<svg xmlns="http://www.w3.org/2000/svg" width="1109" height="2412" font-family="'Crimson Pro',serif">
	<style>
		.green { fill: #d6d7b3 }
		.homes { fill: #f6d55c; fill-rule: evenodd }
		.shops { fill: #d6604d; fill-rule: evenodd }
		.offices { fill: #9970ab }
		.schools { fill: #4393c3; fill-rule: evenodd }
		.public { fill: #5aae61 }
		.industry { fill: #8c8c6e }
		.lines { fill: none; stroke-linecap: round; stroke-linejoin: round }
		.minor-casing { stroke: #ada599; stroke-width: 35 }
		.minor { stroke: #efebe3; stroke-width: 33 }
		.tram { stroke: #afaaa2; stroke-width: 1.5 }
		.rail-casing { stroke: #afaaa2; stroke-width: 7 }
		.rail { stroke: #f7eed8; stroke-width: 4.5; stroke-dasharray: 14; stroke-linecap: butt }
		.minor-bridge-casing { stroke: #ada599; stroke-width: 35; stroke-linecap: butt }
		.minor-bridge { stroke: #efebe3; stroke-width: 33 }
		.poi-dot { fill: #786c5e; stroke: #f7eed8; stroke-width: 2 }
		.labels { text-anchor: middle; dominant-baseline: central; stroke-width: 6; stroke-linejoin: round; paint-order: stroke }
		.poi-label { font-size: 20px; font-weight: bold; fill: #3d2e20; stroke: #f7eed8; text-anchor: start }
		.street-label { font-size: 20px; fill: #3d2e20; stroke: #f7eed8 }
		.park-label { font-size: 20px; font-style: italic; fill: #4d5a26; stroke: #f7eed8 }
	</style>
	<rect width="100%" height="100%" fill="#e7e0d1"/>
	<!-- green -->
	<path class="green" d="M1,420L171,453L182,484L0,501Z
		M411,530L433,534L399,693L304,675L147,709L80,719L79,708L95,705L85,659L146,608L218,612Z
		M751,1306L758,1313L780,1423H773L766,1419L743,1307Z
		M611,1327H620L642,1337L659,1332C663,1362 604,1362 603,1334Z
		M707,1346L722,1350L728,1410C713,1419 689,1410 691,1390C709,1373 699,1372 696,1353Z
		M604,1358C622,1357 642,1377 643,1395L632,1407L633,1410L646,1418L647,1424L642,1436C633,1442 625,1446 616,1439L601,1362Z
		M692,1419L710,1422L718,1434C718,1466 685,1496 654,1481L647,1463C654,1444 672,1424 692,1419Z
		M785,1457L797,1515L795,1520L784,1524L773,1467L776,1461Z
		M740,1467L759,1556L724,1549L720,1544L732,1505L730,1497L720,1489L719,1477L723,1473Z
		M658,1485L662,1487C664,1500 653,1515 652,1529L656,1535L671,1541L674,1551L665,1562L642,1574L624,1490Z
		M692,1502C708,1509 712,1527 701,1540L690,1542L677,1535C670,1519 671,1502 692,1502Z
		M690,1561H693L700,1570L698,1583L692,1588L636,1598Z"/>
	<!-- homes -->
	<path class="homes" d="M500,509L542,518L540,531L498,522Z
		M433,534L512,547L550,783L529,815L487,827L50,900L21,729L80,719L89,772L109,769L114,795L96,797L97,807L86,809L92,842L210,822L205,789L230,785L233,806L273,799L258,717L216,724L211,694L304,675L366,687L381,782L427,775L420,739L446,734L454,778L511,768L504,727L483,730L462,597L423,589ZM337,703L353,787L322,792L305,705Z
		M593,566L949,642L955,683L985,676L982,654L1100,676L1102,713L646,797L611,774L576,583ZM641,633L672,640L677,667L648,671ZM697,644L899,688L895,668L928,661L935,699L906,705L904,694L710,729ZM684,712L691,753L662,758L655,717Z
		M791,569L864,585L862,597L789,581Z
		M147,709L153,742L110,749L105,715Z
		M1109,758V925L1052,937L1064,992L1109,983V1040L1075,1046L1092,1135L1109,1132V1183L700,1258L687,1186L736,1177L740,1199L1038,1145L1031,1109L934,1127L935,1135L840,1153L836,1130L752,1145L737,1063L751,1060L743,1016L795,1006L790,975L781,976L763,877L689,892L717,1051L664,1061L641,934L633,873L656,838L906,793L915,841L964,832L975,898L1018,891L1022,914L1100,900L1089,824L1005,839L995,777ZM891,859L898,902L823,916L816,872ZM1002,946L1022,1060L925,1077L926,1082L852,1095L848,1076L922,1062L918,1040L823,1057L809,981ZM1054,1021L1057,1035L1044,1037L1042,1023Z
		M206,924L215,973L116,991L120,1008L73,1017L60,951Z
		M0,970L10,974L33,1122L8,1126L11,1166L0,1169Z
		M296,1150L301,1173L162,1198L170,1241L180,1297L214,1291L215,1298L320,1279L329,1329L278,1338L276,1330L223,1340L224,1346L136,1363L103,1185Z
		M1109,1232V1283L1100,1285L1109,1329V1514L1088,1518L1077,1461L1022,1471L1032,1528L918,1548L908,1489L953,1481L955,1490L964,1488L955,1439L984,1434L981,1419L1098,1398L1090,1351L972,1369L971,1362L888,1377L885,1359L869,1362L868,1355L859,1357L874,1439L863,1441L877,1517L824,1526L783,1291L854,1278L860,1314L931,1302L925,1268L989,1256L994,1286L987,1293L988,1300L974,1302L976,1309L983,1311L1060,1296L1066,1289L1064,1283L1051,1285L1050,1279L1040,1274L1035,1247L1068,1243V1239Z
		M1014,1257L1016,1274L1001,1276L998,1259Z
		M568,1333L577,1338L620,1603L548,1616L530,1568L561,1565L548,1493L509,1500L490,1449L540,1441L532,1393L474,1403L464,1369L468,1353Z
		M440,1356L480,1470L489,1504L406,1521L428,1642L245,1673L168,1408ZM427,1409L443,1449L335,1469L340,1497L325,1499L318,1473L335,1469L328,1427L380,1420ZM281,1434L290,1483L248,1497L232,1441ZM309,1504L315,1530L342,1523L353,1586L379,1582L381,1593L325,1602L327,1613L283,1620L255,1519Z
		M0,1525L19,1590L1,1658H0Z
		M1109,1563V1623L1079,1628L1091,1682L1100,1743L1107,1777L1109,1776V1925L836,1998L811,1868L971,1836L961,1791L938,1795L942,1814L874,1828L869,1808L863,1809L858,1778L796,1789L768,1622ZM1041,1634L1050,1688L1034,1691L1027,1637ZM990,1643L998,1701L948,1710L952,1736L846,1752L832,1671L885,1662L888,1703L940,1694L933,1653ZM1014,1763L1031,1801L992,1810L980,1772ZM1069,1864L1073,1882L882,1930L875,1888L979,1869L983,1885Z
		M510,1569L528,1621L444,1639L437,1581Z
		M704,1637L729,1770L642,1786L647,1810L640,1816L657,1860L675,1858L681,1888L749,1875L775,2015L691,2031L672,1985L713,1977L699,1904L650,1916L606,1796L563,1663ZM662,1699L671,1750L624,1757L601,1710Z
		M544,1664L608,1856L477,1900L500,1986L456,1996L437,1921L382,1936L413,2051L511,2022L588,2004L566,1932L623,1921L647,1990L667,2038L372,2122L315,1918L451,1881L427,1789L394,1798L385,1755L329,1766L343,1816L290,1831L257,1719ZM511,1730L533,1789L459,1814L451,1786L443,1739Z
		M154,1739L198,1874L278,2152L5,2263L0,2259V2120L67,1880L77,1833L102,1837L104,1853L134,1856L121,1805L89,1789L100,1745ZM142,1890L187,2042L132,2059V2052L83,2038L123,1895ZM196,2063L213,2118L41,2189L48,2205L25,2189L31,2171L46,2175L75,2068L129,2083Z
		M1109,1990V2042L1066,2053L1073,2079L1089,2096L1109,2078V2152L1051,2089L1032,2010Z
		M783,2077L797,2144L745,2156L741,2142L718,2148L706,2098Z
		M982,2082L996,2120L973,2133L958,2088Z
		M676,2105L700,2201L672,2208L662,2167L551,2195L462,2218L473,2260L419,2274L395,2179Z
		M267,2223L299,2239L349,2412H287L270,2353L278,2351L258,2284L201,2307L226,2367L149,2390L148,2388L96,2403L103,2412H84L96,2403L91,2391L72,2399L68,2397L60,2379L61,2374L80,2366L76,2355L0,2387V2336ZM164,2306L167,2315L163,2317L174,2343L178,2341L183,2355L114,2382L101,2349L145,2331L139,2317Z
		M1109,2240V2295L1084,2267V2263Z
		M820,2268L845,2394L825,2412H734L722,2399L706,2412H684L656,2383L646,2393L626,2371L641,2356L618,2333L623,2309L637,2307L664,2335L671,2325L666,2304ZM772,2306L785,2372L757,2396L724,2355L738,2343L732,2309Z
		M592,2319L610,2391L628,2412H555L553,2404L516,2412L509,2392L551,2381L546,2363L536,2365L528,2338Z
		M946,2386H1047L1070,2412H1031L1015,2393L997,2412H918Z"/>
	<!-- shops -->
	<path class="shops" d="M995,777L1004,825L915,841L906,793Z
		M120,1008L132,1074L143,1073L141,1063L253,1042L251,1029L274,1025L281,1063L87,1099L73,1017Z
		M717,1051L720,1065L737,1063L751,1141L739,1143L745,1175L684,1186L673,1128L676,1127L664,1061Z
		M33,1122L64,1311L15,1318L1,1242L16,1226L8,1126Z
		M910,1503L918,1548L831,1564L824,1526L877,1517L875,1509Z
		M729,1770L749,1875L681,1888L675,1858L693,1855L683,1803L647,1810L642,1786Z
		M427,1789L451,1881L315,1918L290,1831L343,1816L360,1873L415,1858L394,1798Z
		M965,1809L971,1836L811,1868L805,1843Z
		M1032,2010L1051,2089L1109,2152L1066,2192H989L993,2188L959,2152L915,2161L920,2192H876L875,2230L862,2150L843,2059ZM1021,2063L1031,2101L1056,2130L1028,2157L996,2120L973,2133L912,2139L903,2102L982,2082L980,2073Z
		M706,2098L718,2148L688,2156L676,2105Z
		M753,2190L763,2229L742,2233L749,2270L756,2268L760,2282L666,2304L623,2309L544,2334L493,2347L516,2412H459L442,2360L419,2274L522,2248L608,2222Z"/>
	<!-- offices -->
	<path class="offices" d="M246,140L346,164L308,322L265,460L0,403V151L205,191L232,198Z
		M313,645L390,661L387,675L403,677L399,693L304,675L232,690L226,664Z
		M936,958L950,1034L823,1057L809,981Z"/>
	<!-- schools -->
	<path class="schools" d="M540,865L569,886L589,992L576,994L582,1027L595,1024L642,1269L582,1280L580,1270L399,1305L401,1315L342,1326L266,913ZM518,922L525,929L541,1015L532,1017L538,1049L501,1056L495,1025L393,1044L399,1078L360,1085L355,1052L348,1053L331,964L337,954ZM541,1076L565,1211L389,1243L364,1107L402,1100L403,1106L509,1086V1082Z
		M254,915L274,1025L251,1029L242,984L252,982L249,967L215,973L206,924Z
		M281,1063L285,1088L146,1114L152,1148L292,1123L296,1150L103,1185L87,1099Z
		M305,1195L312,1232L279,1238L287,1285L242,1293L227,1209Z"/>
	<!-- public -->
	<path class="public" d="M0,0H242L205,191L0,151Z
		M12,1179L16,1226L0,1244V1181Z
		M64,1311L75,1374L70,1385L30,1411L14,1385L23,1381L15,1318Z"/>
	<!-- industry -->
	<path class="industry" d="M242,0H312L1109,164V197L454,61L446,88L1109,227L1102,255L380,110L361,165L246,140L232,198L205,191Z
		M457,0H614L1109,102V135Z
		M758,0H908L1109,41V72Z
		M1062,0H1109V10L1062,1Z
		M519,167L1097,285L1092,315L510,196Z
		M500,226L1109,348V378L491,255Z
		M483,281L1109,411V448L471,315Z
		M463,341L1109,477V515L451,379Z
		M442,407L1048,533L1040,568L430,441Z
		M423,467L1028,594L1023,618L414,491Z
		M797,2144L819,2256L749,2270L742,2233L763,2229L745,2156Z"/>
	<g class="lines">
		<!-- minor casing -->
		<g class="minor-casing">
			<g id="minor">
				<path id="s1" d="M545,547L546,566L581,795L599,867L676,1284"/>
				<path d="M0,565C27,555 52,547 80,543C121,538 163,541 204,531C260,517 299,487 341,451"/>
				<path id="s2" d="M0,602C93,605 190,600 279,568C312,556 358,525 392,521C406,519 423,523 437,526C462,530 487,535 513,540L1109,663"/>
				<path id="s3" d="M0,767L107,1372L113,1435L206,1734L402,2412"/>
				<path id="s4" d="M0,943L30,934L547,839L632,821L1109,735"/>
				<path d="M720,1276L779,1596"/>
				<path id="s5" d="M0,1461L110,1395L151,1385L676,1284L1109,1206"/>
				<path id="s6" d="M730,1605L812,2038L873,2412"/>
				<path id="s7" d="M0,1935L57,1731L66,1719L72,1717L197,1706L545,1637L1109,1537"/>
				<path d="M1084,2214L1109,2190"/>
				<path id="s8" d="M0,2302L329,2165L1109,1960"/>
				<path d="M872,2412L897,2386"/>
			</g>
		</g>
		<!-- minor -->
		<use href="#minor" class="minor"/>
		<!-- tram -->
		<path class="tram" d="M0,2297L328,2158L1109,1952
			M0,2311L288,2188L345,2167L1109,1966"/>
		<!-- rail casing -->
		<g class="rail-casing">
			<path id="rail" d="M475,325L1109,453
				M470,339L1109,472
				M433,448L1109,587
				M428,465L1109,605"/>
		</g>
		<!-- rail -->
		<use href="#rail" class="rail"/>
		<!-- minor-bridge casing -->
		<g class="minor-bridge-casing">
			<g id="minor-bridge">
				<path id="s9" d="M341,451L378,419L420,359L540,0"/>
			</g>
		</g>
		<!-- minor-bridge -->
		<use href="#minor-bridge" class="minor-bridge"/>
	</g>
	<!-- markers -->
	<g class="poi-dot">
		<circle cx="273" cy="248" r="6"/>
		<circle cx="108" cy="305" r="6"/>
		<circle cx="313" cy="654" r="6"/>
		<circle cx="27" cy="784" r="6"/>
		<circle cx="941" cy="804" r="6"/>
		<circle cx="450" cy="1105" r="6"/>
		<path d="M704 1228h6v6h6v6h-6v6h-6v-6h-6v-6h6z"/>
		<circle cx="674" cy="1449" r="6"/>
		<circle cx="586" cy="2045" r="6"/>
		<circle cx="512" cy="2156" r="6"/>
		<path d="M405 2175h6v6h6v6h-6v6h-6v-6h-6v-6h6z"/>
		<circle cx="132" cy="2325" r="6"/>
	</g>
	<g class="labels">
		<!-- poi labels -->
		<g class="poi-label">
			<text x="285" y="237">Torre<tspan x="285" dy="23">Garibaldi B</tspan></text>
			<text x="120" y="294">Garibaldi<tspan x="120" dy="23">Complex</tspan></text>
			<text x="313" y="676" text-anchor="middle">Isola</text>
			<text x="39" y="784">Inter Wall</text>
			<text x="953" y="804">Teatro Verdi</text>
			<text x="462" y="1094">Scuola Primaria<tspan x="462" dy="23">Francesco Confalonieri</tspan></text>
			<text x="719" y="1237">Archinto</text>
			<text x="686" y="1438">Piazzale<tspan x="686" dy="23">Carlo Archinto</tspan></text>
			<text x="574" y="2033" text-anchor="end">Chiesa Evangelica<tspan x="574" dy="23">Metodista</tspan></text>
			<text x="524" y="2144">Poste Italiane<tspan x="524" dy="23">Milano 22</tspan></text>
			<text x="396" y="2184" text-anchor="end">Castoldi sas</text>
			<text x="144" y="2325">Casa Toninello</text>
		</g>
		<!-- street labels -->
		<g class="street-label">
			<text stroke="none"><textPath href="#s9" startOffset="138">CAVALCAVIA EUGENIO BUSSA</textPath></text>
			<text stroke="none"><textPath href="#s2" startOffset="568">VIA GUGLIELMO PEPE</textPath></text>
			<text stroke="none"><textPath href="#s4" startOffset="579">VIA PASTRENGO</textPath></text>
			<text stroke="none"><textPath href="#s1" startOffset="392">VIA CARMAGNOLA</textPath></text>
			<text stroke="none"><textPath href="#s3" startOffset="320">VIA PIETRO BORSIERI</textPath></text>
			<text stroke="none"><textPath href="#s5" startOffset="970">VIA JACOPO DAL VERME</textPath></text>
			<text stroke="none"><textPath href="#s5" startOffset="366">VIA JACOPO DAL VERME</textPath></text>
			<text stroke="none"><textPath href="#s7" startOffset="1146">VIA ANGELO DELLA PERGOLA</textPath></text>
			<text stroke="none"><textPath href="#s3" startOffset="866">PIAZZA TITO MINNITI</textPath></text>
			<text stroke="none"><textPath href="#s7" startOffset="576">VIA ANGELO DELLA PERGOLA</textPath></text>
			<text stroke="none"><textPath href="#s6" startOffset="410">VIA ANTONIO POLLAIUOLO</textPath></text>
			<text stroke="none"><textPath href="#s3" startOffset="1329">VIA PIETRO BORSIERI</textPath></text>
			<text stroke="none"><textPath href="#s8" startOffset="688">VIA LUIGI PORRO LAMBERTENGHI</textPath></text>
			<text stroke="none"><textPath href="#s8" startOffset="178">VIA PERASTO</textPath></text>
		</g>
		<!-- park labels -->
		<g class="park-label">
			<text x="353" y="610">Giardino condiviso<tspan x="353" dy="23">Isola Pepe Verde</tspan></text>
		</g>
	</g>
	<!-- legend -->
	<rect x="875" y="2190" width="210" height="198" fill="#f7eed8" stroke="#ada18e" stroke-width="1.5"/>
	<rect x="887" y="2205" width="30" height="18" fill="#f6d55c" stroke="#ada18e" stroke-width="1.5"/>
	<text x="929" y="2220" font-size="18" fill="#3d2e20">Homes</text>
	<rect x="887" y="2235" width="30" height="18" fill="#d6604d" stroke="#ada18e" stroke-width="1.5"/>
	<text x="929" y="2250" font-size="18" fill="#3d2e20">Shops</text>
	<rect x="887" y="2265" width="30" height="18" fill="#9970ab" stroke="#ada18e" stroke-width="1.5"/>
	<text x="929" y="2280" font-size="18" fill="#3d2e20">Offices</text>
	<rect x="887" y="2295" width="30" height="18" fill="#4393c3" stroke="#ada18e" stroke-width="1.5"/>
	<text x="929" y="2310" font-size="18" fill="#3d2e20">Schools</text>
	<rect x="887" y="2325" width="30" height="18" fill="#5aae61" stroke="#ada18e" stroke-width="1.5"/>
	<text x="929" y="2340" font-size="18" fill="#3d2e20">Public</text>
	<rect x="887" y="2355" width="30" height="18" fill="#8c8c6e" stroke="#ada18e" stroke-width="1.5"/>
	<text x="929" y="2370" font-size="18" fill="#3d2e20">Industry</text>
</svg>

== Your goal ==
Show every line in the entries above that contains the string "rule".

== Solution for this task ==
		.homes { fill: #f6d55c; fill-rule: evenodd }
		.shops { fill: #d6604d; fill-rule: evenodd }
		.schools { fill: #4393c3; fill-rule: evenodd }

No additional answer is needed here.